Truth was, she hadn’t needed him, not in the way she should have. She’d been deeply in love with him, hadn’t wanted to lose him. But on a day-to-day basis, she’d been in heaven those months she’d been a mom—before and after Tucker’s birth.

“I don’t know how to be all in with two different people,” she told him. “And Tucker was incapable of taking care of himself.”

She’d chosen her son over her husband. The truth was between them, like a third walker in their party.

There’d been no aloofness in her baby boy. He’d been all about love and hugs and cuddles. “I guess I needed more touching than just for sexual purposes,” she said aloud. But she knew it was more than that. She’d been swamped with emotion and had needed to be able to express herself naturally, fully, without fear of judgment.
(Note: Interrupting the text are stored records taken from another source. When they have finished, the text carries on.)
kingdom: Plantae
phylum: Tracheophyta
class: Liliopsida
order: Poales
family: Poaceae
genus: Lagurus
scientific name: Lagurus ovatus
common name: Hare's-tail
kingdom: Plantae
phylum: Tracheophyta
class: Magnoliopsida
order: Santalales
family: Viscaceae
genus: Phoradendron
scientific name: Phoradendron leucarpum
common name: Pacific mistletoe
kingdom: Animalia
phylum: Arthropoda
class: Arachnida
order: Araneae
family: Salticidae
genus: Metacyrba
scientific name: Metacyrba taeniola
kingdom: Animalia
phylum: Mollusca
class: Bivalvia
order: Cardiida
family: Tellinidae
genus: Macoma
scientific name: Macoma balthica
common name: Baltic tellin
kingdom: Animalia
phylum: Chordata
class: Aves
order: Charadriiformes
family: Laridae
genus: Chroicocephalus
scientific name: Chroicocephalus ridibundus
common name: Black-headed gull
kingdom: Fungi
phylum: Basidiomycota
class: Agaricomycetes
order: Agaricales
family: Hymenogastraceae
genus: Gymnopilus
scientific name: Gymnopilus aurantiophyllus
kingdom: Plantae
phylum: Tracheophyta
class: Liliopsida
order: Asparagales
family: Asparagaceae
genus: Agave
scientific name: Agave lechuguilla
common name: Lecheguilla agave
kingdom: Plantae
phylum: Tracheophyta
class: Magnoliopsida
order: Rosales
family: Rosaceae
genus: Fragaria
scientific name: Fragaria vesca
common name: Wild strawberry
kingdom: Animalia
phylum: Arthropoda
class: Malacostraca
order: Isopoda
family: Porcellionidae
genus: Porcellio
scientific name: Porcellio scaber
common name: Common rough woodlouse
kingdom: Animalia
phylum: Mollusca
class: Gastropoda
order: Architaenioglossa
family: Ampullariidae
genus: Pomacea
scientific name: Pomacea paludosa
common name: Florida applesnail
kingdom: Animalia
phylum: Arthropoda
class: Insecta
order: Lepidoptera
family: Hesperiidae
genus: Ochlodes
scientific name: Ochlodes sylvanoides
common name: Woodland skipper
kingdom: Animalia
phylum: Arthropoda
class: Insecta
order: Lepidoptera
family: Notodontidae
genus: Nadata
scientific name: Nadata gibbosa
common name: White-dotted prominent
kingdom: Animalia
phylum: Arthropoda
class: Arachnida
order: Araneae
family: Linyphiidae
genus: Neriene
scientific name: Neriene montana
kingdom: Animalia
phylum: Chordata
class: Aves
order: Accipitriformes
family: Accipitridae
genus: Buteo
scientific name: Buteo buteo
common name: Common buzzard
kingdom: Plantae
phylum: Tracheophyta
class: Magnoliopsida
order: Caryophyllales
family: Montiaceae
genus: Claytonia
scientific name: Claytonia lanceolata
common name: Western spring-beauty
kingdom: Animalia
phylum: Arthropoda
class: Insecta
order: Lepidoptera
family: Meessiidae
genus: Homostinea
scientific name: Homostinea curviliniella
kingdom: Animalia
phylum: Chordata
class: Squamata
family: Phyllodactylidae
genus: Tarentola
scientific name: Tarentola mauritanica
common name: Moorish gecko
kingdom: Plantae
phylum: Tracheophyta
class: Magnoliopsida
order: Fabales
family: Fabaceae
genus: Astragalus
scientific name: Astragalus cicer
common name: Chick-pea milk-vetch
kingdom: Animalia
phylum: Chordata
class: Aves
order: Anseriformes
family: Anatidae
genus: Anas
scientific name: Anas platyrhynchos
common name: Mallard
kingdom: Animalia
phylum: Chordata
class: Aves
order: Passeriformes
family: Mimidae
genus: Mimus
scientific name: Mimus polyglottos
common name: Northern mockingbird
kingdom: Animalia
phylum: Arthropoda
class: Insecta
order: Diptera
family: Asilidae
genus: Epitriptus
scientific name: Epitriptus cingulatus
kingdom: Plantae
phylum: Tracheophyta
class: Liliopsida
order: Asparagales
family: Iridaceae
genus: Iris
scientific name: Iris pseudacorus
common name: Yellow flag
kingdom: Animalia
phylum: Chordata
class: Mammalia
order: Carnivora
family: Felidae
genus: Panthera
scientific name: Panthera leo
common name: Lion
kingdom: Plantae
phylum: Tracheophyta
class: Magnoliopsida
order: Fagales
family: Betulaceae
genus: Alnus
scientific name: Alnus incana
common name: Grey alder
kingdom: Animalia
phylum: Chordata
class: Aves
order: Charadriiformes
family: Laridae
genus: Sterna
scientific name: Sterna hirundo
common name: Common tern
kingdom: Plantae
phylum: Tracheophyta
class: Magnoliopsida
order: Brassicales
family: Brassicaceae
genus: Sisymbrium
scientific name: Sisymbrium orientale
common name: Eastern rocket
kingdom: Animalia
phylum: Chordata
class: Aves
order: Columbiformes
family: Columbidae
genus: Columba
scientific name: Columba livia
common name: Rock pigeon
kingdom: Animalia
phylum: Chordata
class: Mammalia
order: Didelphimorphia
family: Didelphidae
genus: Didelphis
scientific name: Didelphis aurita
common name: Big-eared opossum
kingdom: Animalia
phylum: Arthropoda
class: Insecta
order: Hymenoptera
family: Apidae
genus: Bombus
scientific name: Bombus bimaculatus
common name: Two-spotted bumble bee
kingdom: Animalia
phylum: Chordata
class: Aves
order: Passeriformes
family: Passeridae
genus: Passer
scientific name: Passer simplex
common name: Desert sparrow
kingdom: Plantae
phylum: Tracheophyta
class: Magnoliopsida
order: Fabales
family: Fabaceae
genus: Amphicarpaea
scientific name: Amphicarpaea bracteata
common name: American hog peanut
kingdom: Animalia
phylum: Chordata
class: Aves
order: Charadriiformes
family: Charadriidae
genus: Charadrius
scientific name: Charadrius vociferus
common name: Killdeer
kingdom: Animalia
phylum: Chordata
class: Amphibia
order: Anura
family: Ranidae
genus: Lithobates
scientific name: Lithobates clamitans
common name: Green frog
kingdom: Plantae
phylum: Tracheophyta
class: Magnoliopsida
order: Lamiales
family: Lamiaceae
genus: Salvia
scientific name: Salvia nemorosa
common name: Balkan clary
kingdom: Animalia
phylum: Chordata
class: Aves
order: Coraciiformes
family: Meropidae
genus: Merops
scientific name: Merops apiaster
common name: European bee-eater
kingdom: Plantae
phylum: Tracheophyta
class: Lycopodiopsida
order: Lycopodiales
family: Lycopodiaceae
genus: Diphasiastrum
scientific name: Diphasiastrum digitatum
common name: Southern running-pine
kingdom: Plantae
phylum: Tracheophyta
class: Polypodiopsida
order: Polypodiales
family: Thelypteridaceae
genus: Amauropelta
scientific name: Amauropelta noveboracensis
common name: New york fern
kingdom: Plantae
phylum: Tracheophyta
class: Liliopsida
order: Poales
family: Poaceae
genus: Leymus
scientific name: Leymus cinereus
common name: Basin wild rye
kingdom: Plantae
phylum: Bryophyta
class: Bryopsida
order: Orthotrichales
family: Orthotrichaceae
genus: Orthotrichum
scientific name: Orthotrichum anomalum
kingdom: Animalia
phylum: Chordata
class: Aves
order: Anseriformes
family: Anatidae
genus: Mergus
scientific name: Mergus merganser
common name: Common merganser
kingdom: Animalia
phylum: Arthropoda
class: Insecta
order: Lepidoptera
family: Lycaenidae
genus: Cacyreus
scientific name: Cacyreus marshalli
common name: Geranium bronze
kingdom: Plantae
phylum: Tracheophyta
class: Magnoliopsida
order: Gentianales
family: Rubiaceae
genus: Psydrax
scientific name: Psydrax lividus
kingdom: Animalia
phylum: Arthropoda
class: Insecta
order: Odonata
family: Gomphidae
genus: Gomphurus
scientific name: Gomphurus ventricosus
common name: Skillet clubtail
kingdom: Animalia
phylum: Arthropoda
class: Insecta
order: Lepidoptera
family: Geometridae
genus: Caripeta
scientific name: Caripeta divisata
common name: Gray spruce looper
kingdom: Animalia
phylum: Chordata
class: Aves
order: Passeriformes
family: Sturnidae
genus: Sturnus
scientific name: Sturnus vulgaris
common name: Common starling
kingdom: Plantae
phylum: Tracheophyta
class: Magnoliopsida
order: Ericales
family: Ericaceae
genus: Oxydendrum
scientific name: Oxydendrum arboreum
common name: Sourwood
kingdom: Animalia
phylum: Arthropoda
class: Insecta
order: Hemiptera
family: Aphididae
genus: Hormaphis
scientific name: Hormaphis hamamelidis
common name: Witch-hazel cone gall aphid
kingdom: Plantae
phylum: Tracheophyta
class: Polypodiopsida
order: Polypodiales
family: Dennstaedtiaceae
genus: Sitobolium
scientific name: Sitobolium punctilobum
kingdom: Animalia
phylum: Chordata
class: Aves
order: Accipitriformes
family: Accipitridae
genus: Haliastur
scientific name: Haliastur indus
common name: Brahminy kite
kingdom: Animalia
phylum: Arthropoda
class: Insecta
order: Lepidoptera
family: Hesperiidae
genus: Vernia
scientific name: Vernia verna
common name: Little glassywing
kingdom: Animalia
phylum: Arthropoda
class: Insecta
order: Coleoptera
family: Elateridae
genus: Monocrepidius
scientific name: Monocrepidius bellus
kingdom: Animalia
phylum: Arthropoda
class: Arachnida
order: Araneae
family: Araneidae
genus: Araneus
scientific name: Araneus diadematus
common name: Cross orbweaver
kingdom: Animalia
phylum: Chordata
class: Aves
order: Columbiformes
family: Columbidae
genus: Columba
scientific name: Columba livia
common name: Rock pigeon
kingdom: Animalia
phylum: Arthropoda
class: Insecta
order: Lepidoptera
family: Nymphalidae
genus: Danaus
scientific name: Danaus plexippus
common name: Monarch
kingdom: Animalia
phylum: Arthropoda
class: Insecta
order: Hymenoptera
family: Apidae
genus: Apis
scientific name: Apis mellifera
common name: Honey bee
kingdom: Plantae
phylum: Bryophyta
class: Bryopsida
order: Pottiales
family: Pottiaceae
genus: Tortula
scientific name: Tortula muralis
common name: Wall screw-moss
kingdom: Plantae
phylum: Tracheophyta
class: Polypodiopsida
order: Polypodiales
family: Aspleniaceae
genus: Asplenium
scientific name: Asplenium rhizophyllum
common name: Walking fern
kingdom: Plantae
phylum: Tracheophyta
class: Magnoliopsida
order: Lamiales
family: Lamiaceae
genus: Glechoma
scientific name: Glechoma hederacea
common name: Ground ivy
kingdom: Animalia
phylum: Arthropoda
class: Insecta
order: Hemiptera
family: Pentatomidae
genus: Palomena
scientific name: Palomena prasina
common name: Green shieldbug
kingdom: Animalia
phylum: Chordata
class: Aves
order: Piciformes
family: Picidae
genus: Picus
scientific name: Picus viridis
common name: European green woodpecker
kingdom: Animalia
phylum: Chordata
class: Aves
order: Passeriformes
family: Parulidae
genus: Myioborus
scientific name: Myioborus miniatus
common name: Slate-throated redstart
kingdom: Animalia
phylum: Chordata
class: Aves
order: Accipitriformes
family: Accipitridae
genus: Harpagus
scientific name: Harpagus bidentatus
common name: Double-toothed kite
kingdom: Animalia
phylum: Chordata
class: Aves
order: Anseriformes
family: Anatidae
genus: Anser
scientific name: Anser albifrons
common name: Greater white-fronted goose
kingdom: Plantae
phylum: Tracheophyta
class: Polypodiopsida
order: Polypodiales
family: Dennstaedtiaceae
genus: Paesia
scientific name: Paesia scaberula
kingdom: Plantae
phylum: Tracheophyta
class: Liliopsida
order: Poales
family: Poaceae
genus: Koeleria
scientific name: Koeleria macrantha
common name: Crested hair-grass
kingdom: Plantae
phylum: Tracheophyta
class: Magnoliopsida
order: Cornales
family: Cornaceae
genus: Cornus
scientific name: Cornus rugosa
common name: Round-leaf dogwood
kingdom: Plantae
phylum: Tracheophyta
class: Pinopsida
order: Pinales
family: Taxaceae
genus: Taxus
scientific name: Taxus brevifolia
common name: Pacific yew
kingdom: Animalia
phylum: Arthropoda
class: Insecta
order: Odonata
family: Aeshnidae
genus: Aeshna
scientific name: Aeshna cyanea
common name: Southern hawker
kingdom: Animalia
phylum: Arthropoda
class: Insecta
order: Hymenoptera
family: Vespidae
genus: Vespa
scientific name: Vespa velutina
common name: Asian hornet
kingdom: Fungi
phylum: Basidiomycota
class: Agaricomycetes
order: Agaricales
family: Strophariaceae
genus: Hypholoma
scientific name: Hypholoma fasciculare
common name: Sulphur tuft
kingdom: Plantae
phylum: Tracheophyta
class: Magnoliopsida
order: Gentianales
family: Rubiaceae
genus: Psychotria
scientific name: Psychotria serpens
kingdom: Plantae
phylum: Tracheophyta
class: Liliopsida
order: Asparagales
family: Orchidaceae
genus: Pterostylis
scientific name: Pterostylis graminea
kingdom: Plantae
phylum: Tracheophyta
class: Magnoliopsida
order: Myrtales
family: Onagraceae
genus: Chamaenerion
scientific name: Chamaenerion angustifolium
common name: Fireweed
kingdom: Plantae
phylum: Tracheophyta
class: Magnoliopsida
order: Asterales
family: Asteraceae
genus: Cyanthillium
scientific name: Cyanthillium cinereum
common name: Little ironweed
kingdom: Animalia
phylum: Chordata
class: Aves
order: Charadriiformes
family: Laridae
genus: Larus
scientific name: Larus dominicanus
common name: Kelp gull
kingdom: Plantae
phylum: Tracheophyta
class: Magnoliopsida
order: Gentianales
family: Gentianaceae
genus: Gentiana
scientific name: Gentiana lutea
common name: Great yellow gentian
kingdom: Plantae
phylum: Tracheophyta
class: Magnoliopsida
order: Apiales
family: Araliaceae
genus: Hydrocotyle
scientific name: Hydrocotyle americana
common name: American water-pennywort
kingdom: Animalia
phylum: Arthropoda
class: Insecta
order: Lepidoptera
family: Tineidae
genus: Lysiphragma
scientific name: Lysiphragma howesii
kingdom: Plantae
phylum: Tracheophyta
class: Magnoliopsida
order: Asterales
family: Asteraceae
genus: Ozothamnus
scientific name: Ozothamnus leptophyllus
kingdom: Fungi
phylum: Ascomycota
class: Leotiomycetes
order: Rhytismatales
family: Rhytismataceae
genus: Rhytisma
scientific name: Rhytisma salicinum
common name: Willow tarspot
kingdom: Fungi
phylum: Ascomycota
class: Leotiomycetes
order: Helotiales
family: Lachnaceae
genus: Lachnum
Bray had always loved that she was a practical woman. He’d told her so many times.

But even practical women had feelings. A wealth of them. And expression of emotion was a natural need. A mandatory one if you were to remain healthy.

She truly didn’t know how Braden did it, going through life without any ups and downs as he did. She’d never seen him cry after their son died. Even at Tucker’s funeral he hadn’t shed a single tear.

“I’d have held you without sex, Mal. It’s just that every time I touch you I want you.”

Want. Not wanted.

There they were, back in dangerous territory again. Made completely so by the fact that she was pretty certain that she wanted sex with him again, too. Just because of hormones. Otherwise she’d have wanted it two months ago, wouldn’t she have?

Sex wouldn’t solve anything. It would be great to be in his arms again, to lose herself to the magic of his touch, to feel his lips.

But when it was done, they’d still have their problems.

The one thing she knew, without a doubt, was that she couldn’t go through losing him again. Their friendship might not survive another divorce.

Chapter Fourteen

He wanted to sleep with his ex-wife. Even more than he wanted to have sex with Anna. Walking beside her that Friday evening, he had to face the fact.

And to figure out if he could possibly be reading her correctly because he was definitely getting vibes that she wanted him, too. Like she had before Tucker.

“I need to know if you have a history of twins in your family.”

“I don’t know, but I can ask my mom. Why?”

The question made it out just as he stopped cold and stared at her.

The grin on her face and the glow in her eyes in the fading dusk were brighter than any streetlight would have been.